Let's look at Event 2 as well.
{
"resource": {
"attributes": {
"deployment.environment.name": "bedrock-agentcore:default",
"aws.local.service": "my-agent.DEFAULT",
"service.name": "my-agent.DEFAULT",
"cloud.region": "us-west-2",
"aws.log.stream.names": "runtime-logs",
"telemetry.sdk.name": "opentelemetry",
"aws.service.type": "gen_ai_agent",
"telemetry.sdk.language": "python",
"cloud.provider": "aws",
"cloud.resource_id": "arn:aws:bedrock-agentcore:us-west-2:xxxxxxxxxxxx:runtime/my-agent-xxxx/runtime-endpoint/DEFAULT:DEFAULT",
"aws.log.group.names": "/aws/bedrock-agentcore/runtimes/my-agent-xxxx-DEFAULT",
"telemetry.sdk.version": "1.33.1",
"cloud.platform": "aws_bedrock_agentcore",
"telemetry.auto.version": "0.11.0-aws"
}
},
"scope": {
"name": "opentelemetry.instrumentation.botocore.bedrock-runtime",
"schemaUrl": "https://opentelemetry.io/schemas/1.30.0"
},
"timeUnixNano": 1756779796818481971,
"observedTimeUnixNano": 1756779796818488400,
"severityNumber": 9,
"severityText": "",
"body": {
"content": [
{
"text": "Tell me about S3 bucket security"
}
]
},
"attributes": {
"event.name": "gen_ai.user.message",
"gen_ai.system": "aws.bedrock"
},
"flags": 1,
"traceId": "68b6551285d1b1a532aa55b39fa596eb",
"spanId": "a02614dcd6a51732"
}
It continues with the specific question. It's very clear. The history includes past question history as well.

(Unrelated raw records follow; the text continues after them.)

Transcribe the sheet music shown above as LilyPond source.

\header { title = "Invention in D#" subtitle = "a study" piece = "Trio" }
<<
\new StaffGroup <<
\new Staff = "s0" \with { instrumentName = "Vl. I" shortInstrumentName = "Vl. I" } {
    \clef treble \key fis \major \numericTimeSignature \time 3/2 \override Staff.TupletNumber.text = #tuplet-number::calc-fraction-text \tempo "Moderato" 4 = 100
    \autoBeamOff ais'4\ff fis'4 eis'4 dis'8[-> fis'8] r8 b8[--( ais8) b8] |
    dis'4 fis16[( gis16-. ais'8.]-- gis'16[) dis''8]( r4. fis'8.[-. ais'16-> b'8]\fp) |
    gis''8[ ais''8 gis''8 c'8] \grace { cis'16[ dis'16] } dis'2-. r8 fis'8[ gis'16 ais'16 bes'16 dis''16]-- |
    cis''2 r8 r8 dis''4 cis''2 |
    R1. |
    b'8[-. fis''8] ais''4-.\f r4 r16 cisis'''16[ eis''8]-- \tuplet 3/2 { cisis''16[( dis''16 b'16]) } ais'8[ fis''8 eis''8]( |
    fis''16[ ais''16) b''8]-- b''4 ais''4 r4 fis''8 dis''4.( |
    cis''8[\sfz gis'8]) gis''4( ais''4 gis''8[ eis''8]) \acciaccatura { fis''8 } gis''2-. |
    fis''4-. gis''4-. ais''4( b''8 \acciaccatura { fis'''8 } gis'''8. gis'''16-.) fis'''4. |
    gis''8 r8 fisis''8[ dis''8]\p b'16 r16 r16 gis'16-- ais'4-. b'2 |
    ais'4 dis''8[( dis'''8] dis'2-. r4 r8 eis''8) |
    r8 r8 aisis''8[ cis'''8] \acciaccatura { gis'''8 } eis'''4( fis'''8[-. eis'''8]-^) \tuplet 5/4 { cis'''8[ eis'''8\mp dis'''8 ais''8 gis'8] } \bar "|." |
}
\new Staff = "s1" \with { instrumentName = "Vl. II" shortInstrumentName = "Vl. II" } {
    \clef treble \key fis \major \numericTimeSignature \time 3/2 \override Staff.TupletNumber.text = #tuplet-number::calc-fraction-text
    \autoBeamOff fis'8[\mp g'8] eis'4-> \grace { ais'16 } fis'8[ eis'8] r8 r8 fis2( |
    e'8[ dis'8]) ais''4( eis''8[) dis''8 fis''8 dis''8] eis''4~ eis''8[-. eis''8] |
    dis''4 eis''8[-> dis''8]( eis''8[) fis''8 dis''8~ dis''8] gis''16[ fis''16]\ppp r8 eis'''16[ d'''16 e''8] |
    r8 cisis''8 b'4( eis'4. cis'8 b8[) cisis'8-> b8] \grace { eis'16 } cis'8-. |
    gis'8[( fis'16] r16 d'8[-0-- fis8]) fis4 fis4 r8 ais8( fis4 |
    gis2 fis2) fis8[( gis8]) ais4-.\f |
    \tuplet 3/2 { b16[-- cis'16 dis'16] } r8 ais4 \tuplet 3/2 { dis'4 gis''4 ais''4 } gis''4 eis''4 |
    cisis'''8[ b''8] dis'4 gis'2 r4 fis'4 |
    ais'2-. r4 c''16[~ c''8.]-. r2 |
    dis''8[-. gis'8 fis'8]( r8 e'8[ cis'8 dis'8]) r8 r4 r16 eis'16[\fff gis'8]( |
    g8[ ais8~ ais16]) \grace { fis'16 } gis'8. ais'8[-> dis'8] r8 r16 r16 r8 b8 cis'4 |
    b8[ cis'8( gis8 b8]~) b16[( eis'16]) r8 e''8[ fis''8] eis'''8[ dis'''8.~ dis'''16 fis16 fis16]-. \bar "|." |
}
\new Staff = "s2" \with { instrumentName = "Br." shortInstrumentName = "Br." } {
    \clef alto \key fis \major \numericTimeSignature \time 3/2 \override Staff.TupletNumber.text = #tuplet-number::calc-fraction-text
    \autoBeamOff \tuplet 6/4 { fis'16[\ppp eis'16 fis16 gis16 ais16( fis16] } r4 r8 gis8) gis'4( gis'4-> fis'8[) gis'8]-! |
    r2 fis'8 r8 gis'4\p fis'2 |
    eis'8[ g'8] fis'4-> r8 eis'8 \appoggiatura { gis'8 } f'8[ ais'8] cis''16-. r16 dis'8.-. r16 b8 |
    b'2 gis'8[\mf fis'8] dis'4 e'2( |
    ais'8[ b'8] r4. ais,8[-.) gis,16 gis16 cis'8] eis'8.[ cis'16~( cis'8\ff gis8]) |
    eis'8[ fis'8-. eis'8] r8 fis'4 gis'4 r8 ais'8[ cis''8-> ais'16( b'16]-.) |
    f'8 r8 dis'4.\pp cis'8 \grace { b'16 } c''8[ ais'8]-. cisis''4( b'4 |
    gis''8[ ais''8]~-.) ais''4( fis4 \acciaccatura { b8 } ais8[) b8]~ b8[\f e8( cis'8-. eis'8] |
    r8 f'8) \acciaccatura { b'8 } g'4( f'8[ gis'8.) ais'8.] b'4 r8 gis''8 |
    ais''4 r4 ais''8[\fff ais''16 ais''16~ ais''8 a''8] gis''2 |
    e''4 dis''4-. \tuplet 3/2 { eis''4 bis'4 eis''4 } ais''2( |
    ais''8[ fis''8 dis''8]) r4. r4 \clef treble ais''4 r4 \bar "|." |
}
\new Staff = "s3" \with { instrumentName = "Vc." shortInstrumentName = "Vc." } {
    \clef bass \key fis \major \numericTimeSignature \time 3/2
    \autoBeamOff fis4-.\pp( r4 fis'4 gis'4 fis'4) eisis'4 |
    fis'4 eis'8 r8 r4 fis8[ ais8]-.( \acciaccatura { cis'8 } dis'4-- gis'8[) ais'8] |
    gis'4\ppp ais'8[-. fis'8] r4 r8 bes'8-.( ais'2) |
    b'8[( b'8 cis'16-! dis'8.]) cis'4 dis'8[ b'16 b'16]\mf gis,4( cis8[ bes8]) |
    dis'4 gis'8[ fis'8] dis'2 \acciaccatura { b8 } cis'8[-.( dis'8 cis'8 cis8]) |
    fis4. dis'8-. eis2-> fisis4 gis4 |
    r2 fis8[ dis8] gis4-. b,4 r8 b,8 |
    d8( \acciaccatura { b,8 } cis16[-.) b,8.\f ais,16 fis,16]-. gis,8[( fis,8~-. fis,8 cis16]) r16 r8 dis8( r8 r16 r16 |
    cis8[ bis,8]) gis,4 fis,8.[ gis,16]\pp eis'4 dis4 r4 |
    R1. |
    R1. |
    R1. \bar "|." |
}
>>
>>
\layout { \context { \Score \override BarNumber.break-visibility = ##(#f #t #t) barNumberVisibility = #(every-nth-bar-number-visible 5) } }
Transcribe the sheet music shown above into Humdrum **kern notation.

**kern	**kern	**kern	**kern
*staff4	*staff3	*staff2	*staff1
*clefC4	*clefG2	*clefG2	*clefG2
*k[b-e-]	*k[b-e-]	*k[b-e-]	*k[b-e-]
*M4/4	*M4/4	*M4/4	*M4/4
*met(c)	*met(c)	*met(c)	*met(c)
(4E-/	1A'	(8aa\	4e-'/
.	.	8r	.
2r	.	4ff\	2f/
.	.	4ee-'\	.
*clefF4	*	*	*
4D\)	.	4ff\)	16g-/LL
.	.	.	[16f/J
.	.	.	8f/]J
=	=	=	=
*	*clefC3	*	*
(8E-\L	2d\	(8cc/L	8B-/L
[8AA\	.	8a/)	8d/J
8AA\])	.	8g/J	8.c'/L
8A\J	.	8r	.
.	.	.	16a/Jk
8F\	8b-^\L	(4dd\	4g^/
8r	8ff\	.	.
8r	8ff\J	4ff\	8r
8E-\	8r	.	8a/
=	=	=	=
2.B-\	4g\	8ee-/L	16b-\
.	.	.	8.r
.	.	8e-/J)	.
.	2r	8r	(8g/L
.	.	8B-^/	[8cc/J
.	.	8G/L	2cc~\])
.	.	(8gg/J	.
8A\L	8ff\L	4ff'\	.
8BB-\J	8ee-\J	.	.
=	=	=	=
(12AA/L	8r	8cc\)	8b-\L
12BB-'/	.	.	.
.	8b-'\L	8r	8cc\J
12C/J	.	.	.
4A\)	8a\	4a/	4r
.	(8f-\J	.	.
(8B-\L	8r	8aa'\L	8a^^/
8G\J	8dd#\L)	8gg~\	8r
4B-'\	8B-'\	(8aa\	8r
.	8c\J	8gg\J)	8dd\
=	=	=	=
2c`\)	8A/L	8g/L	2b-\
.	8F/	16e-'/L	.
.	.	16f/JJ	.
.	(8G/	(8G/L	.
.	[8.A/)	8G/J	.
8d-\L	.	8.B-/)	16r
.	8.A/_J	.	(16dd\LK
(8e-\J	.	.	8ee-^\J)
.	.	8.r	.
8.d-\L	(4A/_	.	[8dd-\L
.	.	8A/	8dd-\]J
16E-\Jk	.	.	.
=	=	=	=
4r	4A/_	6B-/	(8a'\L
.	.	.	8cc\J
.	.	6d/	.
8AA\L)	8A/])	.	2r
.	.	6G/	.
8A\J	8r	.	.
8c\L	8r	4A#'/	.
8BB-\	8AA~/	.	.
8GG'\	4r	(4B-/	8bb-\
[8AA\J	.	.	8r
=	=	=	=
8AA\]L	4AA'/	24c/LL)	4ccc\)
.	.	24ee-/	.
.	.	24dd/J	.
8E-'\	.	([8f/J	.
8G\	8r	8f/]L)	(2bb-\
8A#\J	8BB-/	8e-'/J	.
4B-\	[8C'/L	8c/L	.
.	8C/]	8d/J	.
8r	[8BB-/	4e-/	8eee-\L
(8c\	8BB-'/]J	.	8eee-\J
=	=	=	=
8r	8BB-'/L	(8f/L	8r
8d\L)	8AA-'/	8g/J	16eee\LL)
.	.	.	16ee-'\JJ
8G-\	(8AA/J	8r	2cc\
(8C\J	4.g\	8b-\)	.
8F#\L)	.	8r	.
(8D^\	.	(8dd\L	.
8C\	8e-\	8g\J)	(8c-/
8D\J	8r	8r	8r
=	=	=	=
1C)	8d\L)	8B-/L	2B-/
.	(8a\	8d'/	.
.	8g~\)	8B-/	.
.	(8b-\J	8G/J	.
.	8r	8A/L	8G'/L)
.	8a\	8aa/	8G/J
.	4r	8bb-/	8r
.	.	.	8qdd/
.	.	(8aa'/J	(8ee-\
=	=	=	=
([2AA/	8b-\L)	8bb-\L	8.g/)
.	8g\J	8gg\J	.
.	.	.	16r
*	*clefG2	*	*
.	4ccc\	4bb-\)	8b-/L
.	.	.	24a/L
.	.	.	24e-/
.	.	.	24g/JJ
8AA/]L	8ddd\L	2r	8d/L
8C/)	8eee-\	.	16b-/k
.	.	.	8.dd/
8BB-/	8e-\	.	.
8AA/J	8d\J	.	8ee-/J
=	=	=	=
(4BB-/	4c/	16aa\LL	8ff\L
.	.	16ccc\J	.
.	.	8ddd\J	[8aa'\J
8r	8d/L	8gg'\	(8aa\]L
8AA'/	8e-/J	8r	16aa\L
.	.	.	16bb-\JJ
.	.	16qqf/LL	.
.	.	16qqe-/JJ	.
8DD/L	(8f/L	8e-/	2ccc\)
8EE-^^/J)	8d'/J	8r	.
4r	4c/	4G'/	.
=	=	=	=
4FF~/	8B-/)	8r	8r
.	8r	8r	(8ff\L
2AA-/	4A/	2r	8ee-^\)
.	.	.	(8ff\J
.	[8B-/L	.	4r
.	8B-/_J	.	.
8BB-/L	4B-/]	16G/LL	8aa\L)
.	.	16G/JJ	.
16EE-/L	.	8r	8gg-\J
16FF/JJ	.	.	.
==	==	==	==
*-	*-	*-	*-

Event 6 contained the content of the weakness analysis question.
{
"resource": {
"attributes": {
"deployment.environment.name": "bedrock-agentcore:default",
"aws.local.service": "my-agent.DEFAULT",
"service.name": "my-agent.DEFAULT",
"cloud.region": "us-west-2",
"aws.log.stream.names": "runtime-logs",
"telemetry.sdk.name": "opentelemetry",
"aws.service.type": "gen_ai_agent",
"telemetry.sdk.language": "python",
"cloud.provider": "aws",
"cloud.resource_id": "arn:aws:bedrock-agentcore:us-west-2:xxxxxxxxxxxx:runtime/my-agent-xxxx/runtime-endpoint/DEFAULT:DEFAULT",
"aws.log.group.names": "/aws/bedrock-agentcore/runtimes/my-agent-xxxx-DEFAULT",
"telemetry.sdk.version": "1.33.1",
"cloud.platform": "aws_bedrock_agentcore",
"telemetry.auto.version": "0.11.0-aws"
}
},
"scope": {
"name": "opentelemetry.instrumentation.botocore.bedrock-runtime",
"schemaUrl": "https://opentelemetry.io/schemas/1.30.0"
},
"timeUnixNano": 1756779796818529300,
"observedTimeUnixNano": 1756779796818534000,
"severityNumber": 9,
"severityText": "",
"body": {
"content": [
{
"text": "Analyze my weaknesses"
}
]
},
"attributes": {
"event.name": "gen_ai.user.message",
"gen_ai.system": "aws.bedrock"
},
"flags": 1,
"traceId": "68b6551285d1b1a532aa55b39fa596eb",
"spanId": "a02614dcd6a51732"
}
Following this makes it easy to visually investigate what flow of behavior was performed.
Conclusion
I've looked at the dashboard, which is one of the features of Amazon Bedrock AgentCore Observability!
It's convenient that by enabling it with a button and deploying with built-in features, AI agents can be traced using the OpenTelemetry standard, allowing visual confirmation of AI agent behavior.
There are many viewpoints available, and I'd like to introduce how to use them in actual operations in the future!
I hope this article has been helpful to you. Thank you for reading to the end!!